Dans la fourchette la plus haute, il faut y ajouter, dans un premier temps, sa part variable, composée de 25 % de numéraire qu’il touche annuellement et de 75 % en actions qu’il perçoit de manière différée sur quatre ans. Soit 4 M€ au cours actuel. A cela, il faut également ajouter une rémunération à long terme par attributions d’actions de performance, soit 100 000 actions gratuites en 2015, 2016, 2017 et 80 000 en 2018. Un total de 380 000 actions, qui au cours actuel atteignent la somme de 21 M€.
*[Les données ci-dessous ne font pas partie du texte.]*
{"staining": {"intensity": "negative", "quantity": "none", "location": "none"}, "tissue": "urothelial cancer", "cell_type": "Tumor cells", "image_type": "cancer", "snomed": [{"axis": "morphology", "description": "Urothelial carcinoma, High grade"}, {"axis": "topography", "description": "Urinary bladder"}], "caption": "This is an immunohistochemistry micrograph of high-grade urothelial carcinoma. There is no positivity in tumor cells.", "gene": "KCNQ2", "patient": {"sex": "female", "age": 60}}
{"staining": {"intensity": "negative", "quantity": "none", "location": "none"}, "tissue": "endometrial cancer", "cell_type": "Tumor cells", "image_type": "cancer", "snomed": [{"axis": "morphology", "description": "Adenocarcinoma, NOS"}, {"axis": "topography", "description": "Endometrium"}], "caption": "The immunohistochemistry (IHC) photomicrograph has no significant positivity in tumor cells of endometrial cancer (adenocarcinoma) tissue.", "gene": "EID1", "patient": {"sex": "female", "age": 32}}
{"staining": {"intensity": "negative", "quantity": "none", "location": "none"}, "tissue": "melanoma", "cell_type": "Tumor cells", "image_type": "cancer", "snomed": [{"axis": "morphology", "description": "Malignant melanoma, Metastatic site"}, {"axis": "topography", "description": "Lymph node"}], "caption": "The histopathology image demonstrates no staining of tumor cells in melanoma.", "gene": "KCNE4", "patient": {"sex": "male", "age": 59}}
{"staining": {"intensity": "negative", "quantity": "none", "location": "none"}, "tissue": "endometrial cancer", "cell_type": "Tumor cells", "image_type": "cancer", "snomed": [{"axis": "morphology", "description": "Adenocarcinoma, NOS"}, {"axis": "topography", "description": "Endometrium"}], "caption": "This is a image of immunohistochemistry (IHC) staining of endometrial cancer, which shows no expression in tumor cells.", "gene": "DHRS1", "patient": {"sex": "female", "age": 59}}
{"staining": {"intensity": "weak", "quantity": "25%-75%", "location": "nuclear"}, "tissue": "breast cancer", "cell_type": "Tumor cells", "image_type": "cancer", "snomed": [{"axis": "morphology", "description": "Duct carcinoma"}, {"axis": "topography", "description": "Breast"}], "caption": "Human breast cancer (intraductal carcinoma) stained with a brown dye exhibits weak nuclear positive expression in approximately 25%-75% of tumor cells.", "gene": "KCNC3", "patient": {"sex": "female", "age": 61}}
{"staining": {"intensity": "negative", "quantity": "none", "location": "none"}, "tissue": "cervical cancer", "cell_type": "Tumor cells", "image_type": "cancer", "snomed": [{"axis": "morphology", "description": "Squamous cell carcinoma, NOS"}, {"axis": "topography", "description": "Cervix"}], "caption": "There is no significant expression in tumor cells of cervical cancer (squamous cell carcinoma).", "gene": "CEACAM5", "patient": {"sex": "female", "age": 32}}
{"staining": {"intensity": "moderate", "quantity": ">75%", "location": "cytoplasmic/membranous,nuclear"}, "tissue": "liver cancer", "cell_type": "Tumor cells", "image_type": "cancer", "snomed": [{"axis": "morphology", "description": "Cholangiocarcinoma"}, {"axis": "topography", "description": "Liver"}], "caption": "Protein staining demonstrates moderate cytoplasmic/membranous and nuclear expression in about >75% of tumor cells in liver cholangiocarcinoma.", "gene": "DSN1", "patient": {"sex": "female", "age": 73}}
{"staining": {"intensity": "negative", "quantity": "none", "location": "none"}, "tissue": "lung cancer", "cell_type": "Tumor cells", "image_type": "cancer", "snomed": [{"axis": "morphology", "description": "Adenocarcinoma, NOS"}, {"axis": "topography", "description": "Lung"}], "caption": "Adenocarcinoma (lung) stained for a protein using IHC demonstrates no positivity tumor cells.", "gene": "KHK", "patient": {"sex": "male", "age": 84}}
« Il y aura une pression de la part des salariés et des syndicats pour qu’il obtienne le moins possible, avertit Franck Daoût, délégué central CFDT. S’il a vraiment commis des malversations, Carlos Ghosn ne devrait rien toucher ». Incarcéré au Japon depuis le 19 novembre, le PDG déchu, qui clame son innocence, est soupçonné d’abus de confiance. La question de ses indemnités de départ sera tranchée par un comité des rémunérations avant le mois de juin, date de l’assemblée générale des actionnaires. Estimés à environ 15 M€ par an, les émoluments cumulés de Carlos Ghosn font régulièrement polémiques. « Il est souvent classé dans le top 3 des patrons du CAC 40 les mieux payés », rappelle Loïc Dessaint.